%%

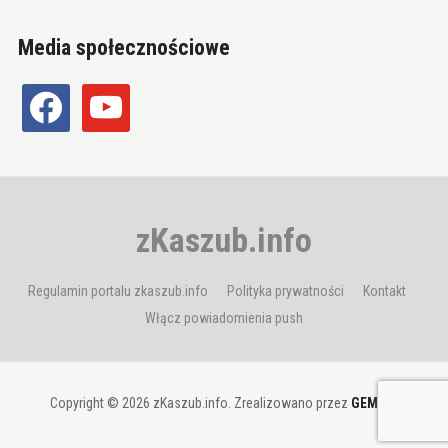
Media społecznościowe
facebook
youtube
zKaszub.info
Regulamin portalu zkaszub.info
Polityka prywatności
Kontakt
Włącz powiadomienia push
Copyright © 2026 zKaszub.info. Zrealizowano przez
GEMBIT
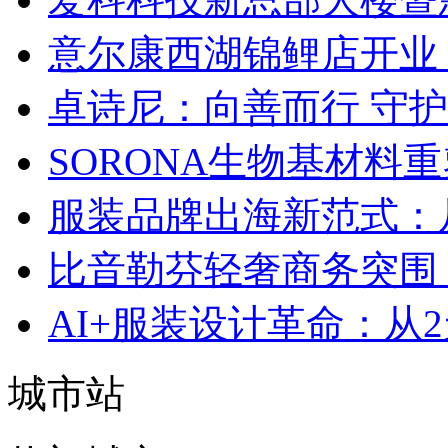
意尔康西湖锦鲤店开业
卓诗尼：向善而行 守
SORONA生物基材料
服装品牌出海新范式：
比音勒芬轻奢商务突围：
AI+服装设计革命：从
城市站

%%
%%

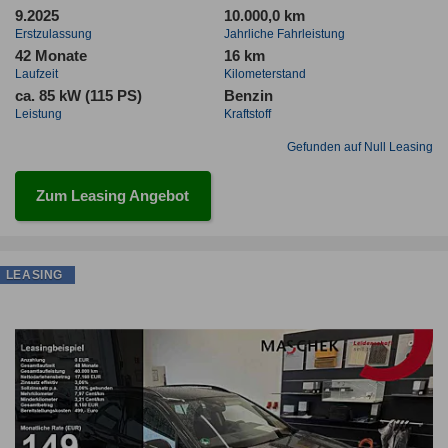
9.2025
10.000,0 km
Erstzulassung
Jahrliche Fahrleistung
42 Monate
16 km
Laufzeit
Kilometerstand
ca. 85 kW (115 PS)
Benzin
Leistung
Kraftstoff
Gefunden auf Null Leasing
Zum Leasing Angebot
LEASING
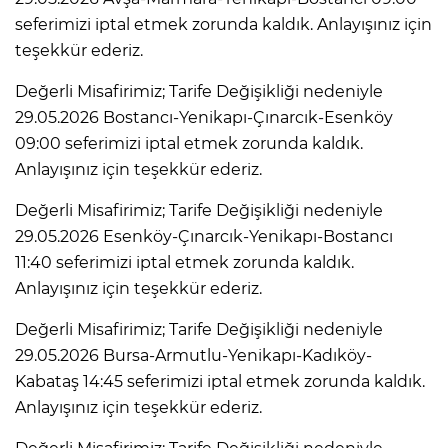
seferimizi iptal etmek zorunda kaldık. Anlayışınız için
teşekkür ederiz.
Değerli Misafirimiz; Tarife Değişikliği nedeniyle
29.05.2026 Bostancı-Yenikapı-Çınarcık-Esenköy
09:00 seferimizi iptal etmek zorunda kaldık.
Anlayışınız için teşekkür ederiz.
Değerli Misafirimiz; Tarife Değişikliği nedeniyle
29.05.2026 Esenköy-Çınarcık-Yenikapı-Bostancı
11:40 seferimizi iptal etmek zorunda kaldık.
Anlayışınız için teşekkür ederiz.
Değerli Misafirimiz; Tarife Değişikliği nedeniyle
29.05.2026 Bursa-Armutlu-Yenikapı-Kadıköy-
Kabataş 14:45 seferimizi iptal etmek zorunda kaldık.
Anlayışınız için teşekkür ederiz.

%%
%%

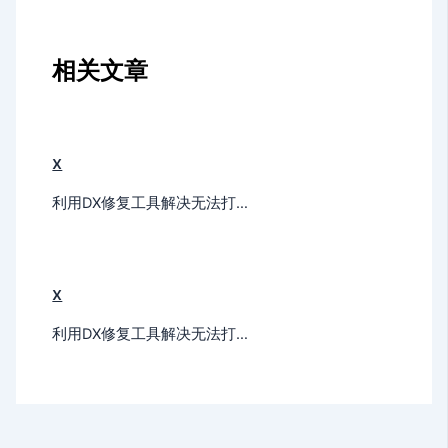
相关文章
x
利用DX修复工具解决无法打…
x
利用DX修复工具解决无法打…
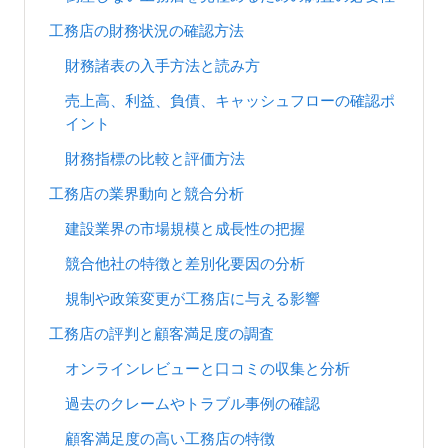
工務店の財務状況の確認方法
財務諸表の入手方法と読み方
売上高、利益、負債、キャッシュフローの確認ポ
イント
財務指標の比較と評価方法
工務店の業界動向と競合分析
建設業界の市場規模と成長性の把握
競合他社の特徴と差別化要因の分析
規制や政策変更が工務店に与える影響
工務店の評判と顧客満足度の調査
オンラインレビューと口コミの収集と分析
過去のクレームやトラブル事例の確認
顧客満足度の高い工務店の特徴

%%

▶ What is required:
Above are the records. Print exactly, and only, the lines from the line with "財務指標の比較と評価方法" to the line with "顧客満足度の高い工務店の特徴", both inclusive.

▶ The completed task:
財務指標の比較と評価方法
工務店の業界動向と競合分析
建設業界の市場規模と成長性の把握
競合他社の特徴と差別化要因の分析
規制や政策変更が工務店に与える影響
工務店の評判と顧客満足度の調査
オンラインレビューと口コミの収集と分析
過去のクレームやトラブル事例の確認
顧客満足度の高い工務店の特徴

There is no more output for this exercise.